_Source text:_
There is room for one more….
Oh my, let me tell you…. there is room for one more…. took on a whole new meaning today. It’s almost a daily experience to get some kind of laugh attack whether it’s 30 seconds or 45 minutes and today was one of those 45 minute kind of days as I ventured from Mikati Beach back home to Kunduchi Beach.
I spent half of Dala Dala ride pinched intricately between an old Tanzanian man’s knee, a woman’s left butt check, my right leg on the bottom step of the stairs going into the dala dala, my left leg holding my backpack next to the wall all the while my head was sticking out the window.
After a few stops, the puzzle pieces of the beings involved in this dala dala ride adjusted and I then spent the remaining adventure with my left butt cheek sitting on the window with my body resting against the edge of the window all the while my head swayed in the early evening breeze.
Today was by far one of the most interesting public transport experiences I have yet been involved in as there were around 60 people crammed into a dala dala that typically seats around 25 people.
Although we were filled to the point where people where hanging out the window, we continued to stop and pick up individuals waiting at the stops and with each stop,
we somehow made room for each and everyone that needed to get on the dala dala.
As for some fun details of today’s adventure, the group of us whom will be teaching on Mafia Island left Kunduchi Beach after breakfast and ventured to Mwenge to shop at local cultural shops and into an air conditioned Tanzanian mall called Mlimani City and yes it was air-conditioned with cappuccino and ice cream shops!
We then ventured on several other dala dala in Posta and Kivukoni where we took a five-minute ferry across the ocean to Kigamboni and ate lunch at a street vendor.
One of my favorite local dishes to order is chipsi mayai (french fries with eggs). After lunch, our final destination was a local beach, Mikati for an afternoon swim with local Tanzanians and fellow volunteers.

_Your assignment:_ For each statement, decide whether the dala dala post supports it, and give yes or no along with the exact words from the post that decide it. (a) The dala dala on the ride home usually seats about 25 people. (b) The ferry crossing to Kigamboni lasted about half an hour. (c) The group ate lunch at Mlimani City. The records below this note were drawn from a separate source and have no connection to the text.

_Recorded information:_
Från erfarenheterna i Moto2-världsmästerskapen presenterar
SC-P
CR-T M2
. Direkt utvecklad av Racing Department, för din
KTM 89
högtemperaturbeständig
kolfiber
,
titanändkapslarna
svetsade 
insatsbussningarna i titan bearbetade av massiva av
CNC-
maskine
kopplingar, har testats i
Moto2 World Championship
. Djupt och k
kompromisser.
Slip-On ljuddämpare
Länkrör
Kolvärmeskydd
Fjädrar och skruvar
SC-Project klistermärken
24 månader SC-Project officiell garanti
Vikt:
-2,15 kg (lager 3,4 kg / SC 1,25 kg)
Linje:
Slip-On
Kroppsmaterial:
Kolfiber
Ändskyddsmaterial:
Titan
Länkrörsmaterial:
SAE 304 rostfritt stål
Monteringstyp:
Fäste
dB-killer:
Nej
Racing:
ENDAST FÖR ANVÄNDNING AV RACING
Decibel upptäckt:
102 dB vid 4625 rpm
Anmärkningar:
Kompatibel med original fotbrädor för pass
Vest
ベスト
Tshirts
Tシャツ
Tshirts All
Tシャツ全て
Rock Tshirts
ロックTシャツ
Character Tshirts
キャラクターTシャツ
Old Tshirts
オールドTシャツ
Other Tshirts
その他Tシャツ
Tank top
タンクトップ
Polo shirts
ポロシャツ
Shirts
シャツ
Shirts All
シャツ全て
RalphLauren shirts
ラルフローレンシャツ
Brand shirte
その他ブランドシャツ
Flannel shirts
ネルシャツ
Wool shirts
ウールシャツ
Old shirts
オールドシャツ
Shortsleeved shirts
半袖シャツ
...
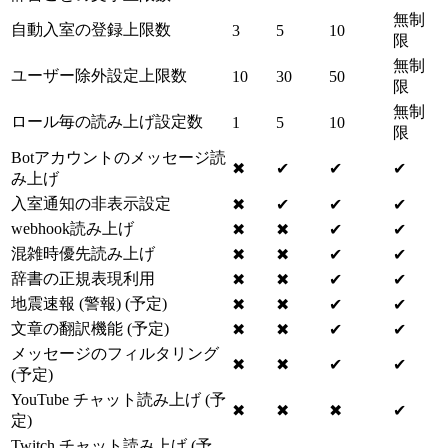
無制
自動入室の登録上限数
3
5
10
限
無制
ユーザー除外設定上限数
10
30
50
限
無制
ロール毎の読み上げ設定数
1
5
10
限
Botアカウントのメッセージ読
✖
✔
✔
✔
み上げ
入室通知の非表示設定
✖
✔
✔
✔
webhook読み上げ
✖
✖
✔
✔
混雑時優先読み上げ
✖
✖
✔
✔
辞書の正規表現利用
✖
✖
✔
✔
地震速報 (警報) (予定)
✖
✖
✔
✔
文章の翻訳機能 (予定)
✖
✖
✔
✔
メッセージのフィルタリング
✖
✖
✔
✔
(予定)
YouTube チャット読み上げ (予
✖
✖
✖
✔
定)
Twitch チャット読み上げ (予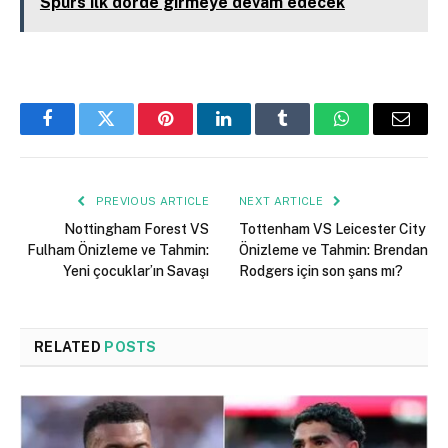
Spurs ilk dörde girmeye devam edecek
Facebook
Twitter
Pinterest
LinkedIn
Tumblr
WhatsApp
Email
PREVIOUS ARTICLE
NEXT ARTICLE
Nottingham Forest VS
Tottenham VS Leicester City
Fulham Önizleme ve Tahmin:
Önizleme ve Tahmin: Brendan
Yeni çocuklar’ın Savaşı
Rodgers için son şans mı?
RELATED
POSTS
---
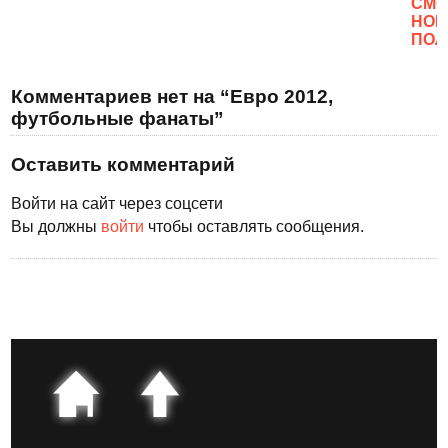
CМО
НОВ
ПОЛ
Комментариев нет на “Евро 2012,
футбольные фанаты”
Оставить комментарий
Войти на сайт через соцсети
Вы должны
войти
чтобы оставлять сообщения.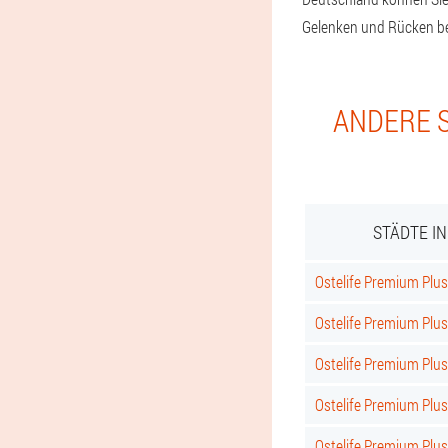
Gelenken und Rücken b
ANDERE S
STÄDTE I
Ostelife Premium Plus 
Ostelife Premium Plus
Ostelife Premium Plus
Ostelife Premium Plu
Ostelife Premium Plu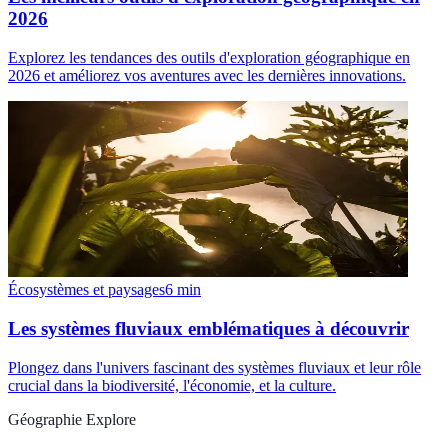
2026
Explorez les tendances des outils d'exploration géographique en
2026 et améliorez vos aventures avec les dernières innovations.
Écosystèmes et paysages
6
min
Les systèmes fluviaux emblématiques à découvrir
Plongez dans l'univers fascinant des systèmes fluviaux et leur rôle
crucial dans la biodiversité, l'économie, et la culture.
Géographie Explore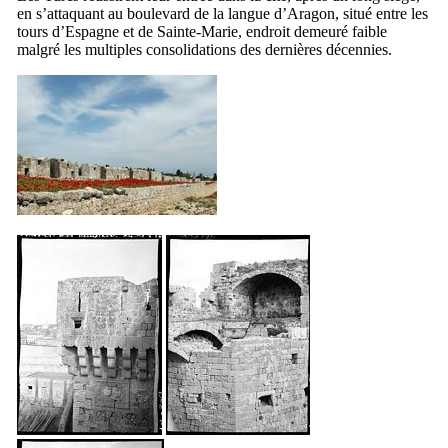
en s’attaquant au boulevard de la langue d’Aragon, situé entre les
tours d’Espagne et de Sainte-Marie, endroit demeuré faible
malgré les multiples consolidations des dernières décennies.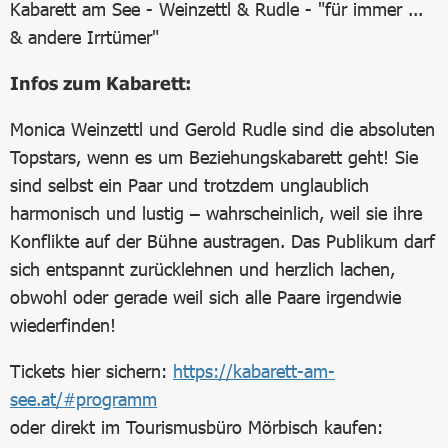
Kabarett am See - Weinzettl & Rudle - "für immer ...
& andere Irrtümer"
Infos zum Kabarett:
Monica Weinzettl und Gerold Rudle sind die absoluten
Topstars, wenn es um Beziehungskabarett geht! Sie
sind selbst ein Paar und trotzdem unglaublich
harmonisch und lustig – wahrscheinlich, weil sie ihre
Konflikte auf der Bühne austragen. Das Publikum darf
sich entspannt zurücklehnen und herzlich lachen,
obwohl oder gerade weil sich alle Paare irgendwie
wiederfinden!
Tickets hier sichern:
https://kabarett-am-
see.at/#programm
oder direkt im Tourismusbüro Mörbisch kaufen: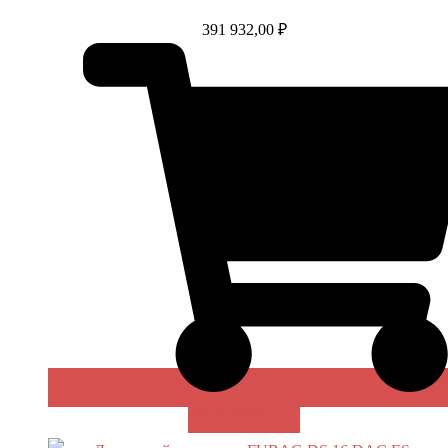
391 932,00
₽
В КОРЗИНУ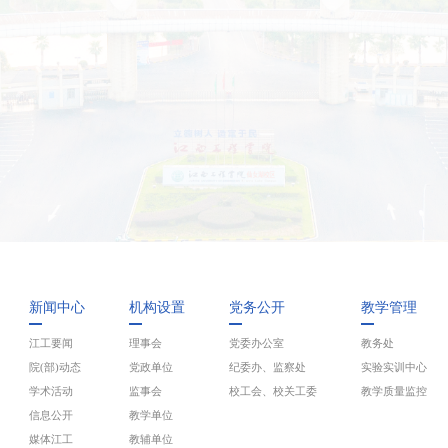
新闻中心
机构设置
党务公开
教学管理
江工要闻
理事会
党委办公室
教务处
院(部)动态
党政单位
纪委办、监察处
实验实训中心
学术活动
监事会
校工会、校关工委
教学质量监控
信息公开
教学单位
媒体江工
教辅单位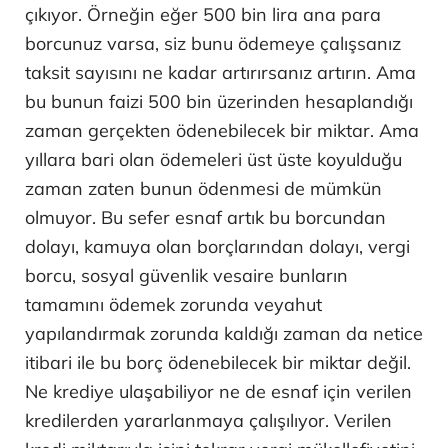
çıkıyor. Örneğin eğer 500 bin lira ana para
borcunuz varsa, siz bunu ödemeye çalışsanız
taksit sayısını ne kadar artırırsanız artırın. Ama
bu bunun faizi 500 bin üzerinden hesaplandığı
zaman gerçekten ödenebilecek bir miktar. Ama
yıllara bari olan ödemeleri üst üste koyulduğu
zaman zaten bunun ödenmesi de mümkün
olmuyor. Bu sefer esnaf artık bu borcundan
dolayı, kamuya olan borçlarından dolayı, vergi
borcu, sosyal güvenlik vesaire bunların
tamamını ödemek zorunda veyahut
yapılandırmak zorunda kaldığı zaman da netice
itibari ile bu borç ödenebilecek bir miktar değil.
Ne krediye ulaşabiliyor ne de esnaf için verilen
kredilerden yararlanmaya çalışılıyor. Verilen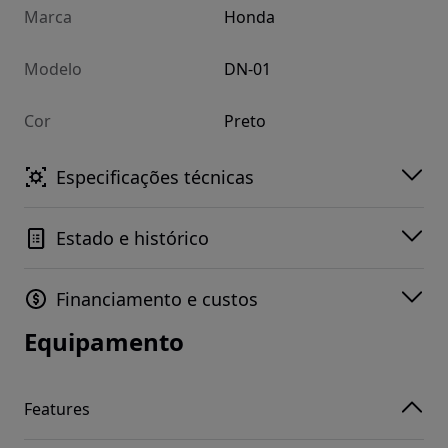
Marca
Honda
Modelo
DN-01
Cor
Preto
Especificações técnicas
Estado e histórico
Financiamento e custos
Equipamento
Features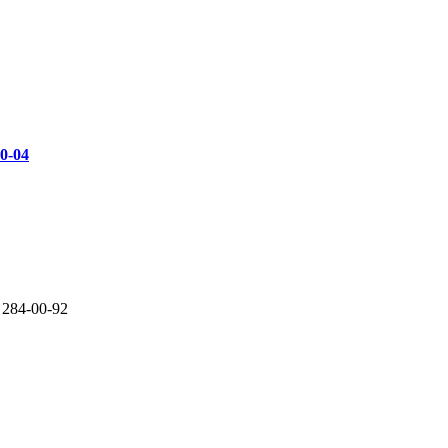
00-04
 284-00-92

_Solution for this exercise:_
(a) Yes: "a dala dala that typically seats around 25 people."
(b) No: "we took a five-minute ferry across the ocean to Kigamboni."
(c) No: "ate lunch at a street vendor."